• EXERCISE OBJECTIVE
What must be handed in is the entire listing, exactly as written, with no pictures.

• SUPPLIED MATERIAL
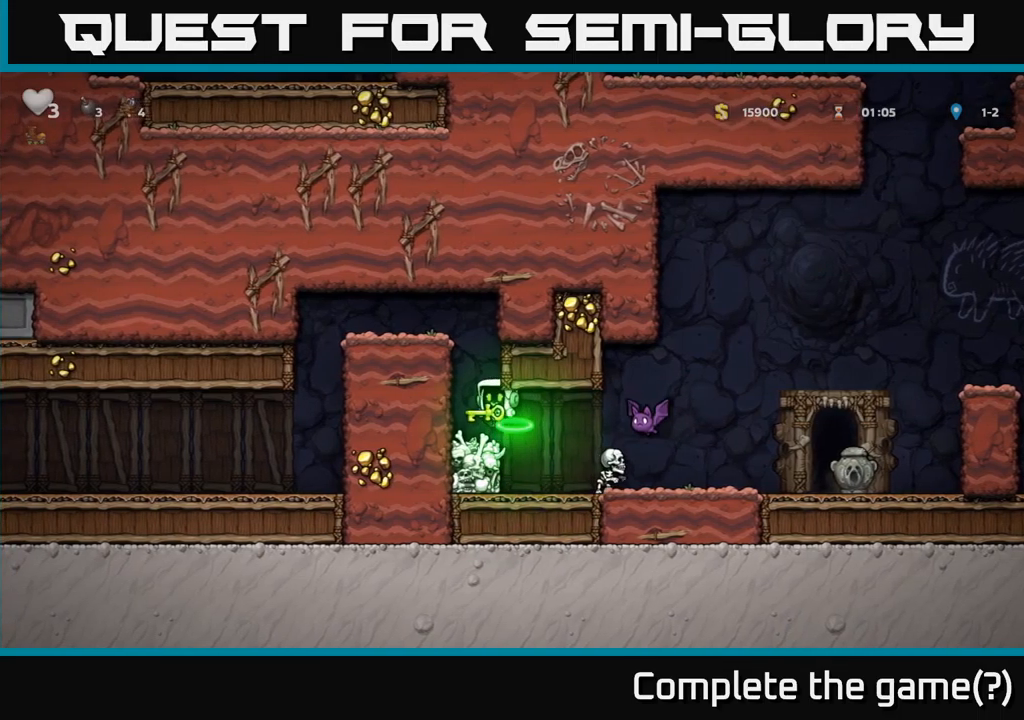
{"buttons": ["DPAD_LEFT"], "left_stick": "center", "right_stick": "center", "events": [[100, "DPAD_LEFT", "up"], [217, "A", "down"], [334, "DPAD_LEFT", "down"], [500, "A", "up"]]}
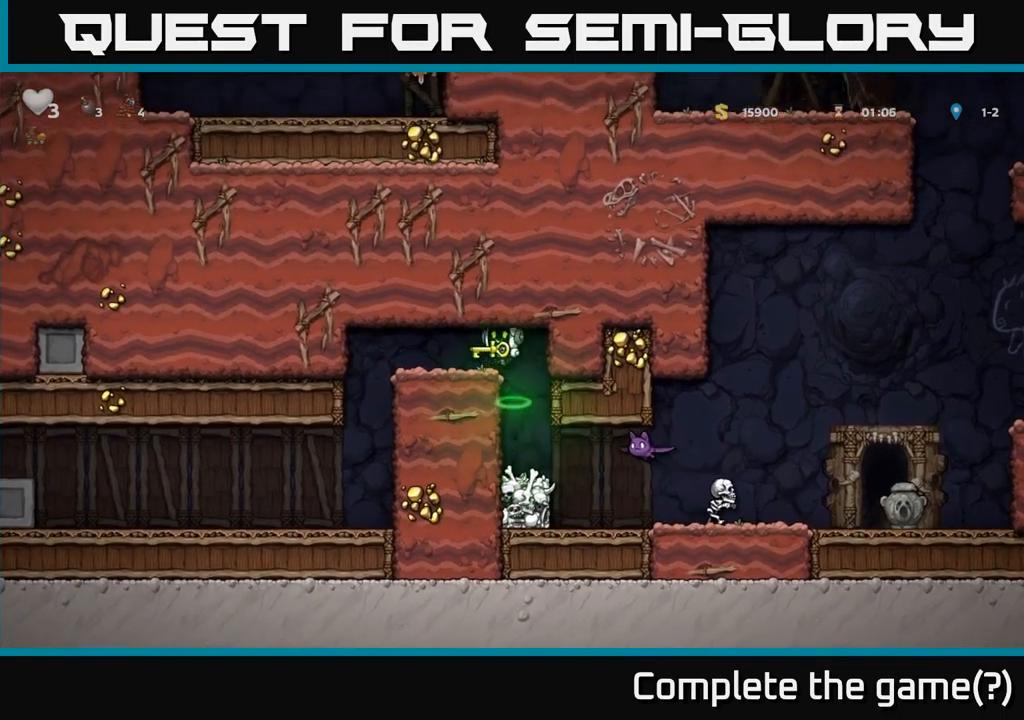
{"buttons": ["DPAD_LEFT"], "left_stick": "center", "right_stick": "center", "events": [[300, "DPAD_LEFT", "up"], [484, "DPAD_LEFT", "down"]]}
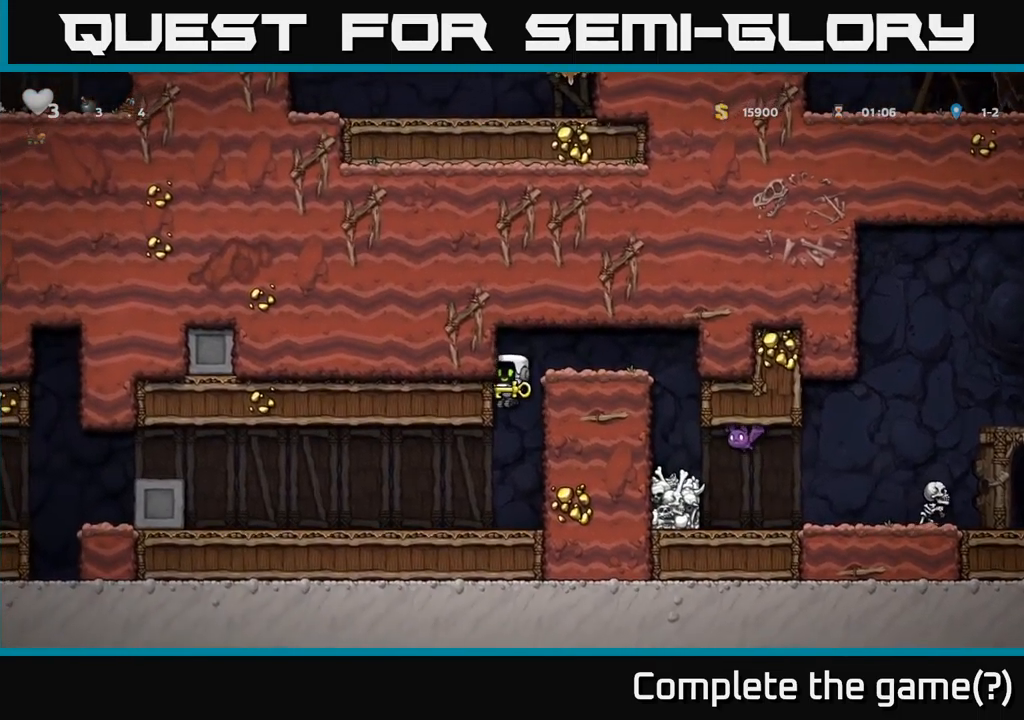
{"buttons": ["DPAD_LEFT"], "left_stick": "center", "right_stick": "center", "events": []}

• COMPLETED TASK
{"buttons": ["DPAD_LEFT"], "left_stick": "center", "right_stick": "center", "events": [[100, "DPAD_LEFT", "up"], [217, "A", "down"], [334, "DPAD_LEFT", "down"], [500, "A", "up"]]}
{"buttons": ["DPAD_LEFT"], "left_stick": "center", "right_stick": "center", "events": [[300, "DPAD_LEFT", "up"], [484, "DPAD_LEFT", "down"]]}
{"buttons": ["DPAD_LEFT"], "left_stick": "center", "right_stick": "center", "events": []}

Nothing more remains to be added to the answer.